──────── DATA SUPPLIED ────────

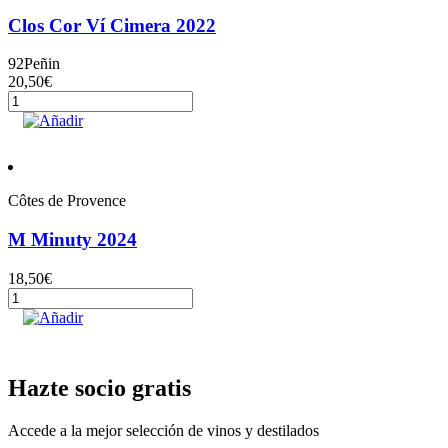
Clos Cor Ví Cimera 2022
92
Peñin
20,50
€
Clos
Cor
Añadir
Ví
Cimera
2022
cantidad
Côtes de Provence
M Minuty 2024
18,50
€
M
Minuty
Añadir
2024
cantidad
Hazte socio gratis
Accede a la mejor selección de vinos y destilados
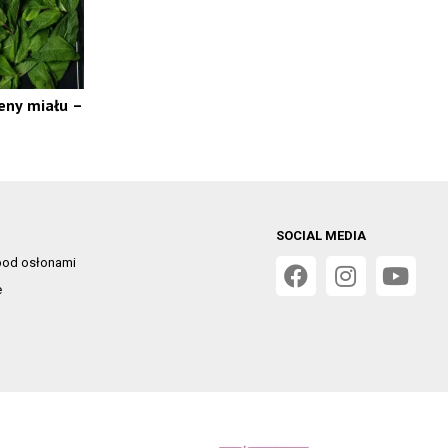
eny miału –
SOCIAL MEDIA
od osłonami
e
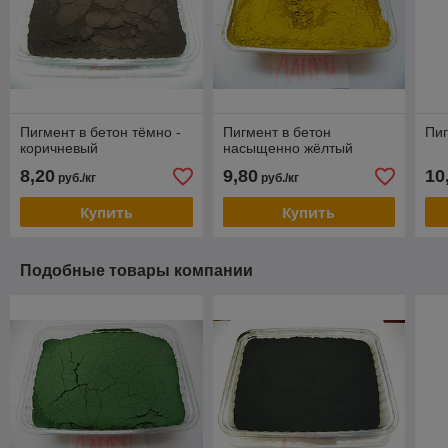
Пигмент в бетон тёмно -
Пигмент в бетон
Пиг
коричневый
насыщенно жёлтый
8,20
9,80
10
руб./кг
руб./кг
Купить
Купить
Подобные товары компании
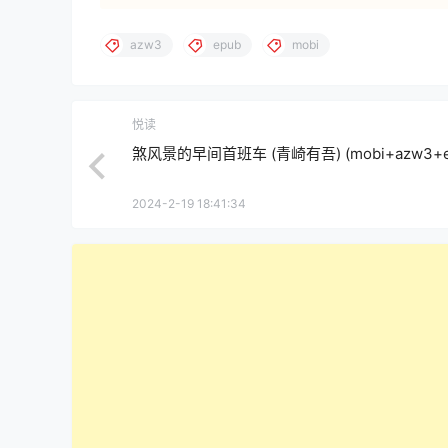
azw3
epub
mobi
悦读
煞风景的早间首班车 (青崎有吾) (mobi+azw3+e
2024-2-19 18:41:34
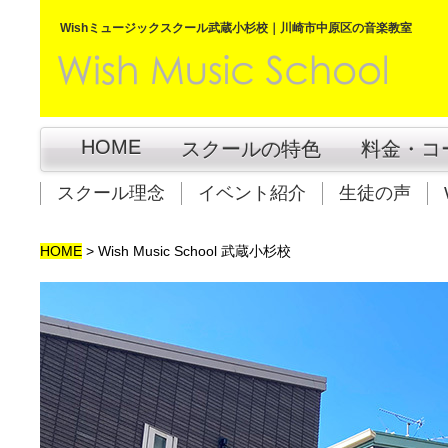
Wishミュージックスクール武蔵小杉校｜川崎市中原区の音楽教室
HOME
スクールの特色
料金・コ
スクール理念
イベント紹介
生徒の声
HOME
>
Wish Music School 武蔵小杉校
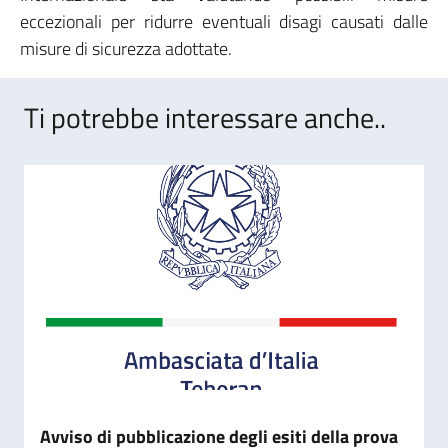
eccezionali per ridurre eventuali disagi causati dalle
misure di sicurezza adottate.
Ti potrebbe interessare anche..
Avviso di pubblicazione degli esiti della prova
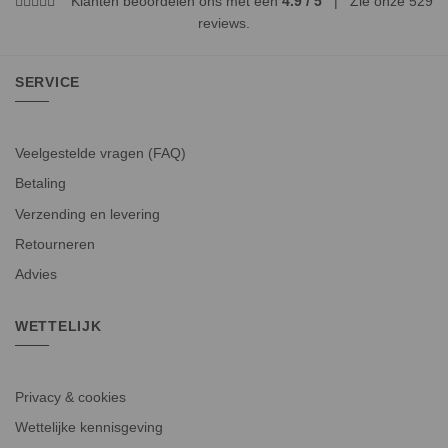
Klanten beoordelen ons met een
4.9 / 5
| Zie onze
529
reviews
.
SERVICE
Veelgestelde vragen (FAQ)
Betaling
Verzending en levering
Retourneren
Advies
WETTELIJK
Privacy & cookies
Wettelijke kennisgeving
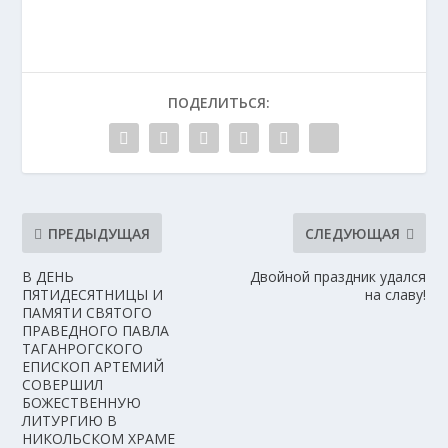
ПОДЕЛИТЬСЯ:
ПРЕДЫДУЩАЯ
СЛЕДУЮЩАЯ
В ДЕНЬ
Двойной праздник удался
ПЯТИДЕСЯТНИЦЫ И
на славу!
ПАМЯТИ СВЯТОГО
ПРАВЕДНОГО ПАВЛА
ТАГАНРОГСКОГО
ЕПИСКОП АРТЕМИЙ
СОВЕРШИЛ
БОЖЕСТВЕННУЮ
ЛИТУРГИЮ В
НИКОЛЬСКОМ ХРАМЕ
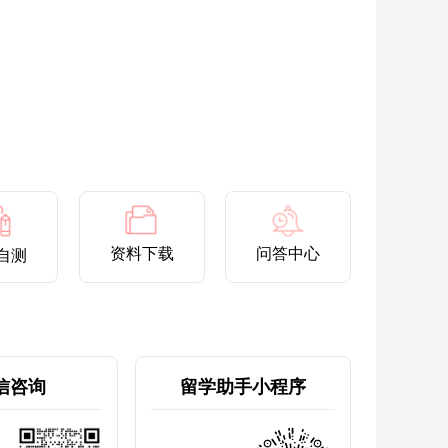
资料下载
问答中心
自测
信咨询
留学助手小程序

────────

* DIRECTIONS
Reproduce every one of the lines above word for word, and leave the pictures out of your answer.

* OUTPUT
Clos Cor Ví Cimera 2022
92
Peñin
20,50
€
Clos
Cor
Añadir
Ví
Cimera
2022
cantidad
Côtes de Provence
M Minuty 2024
18,50
€
M
Minuty
Añadir
2024
cantidad
Hazte socio gratis
Accede a la mejor selección de vinos y destilados
eny miału –
SOCIAL MEDIA
od osłonami
e
Пигмент в бетон тёмно -
Пигмент в бетон
Пиг
коричневый
насыщенно жёлтый
8,20
9,80
10
руб./кг
руб./кг
Купить
Купить
Подобные товары компании
azw3
epub
mobi
悦读
煞风景的早间首班车 (青崎有吾) (mobi+azw3+e
2024-2-19 18:41:34
Wishミュージックスクール武蔵小杉校｜川崎市中原区の音楽教室
HOME
スクールの特色
料金・コ
スクール理念
イベント紹介
生徒の声
HOME
>
Wish Music School 武蔵小杉校
eccezionali per ridurre eventuali disagi causati dalle
misure di sicurezza adottate.
Ti potrebbe interessare anche..
Avviso di pubblicazione degli esiti della prova
Klanten beoordelen ons met een
4.9 / 5
| Zie onze
529
reviews
.
SERVICE
Veelgestelde vragen (FAQ)
Betaling
Verzending en levering
Retourneren
Advies
WETTELIJK
Privacy & cookies
Wettelijke kennisgeving
ПОДЕЛИТЬСЯ:
ПРЕДЫДУЩАЯ
СЛЕДУЮЩАЯ
В ДЕНЬ
Двойной праздник удался
ПЯТИДЕСЯТНИЦЫ И
на славу!
ПАМЯТИ СВЯТОГО
ПРАВЕДНОГО ПАВЛА
ТАГАНРОГСКОГО
ЕПИСКОП АРТЕМИЙ
СОВЕРШИЛ
БОЖЕСТВЕННУЮ
ЛИТУРГИЮ В
НИКОЛЬСКОМ ХРАМЕ
资料下载
问答中心
自测
信咨询
留学助手小程序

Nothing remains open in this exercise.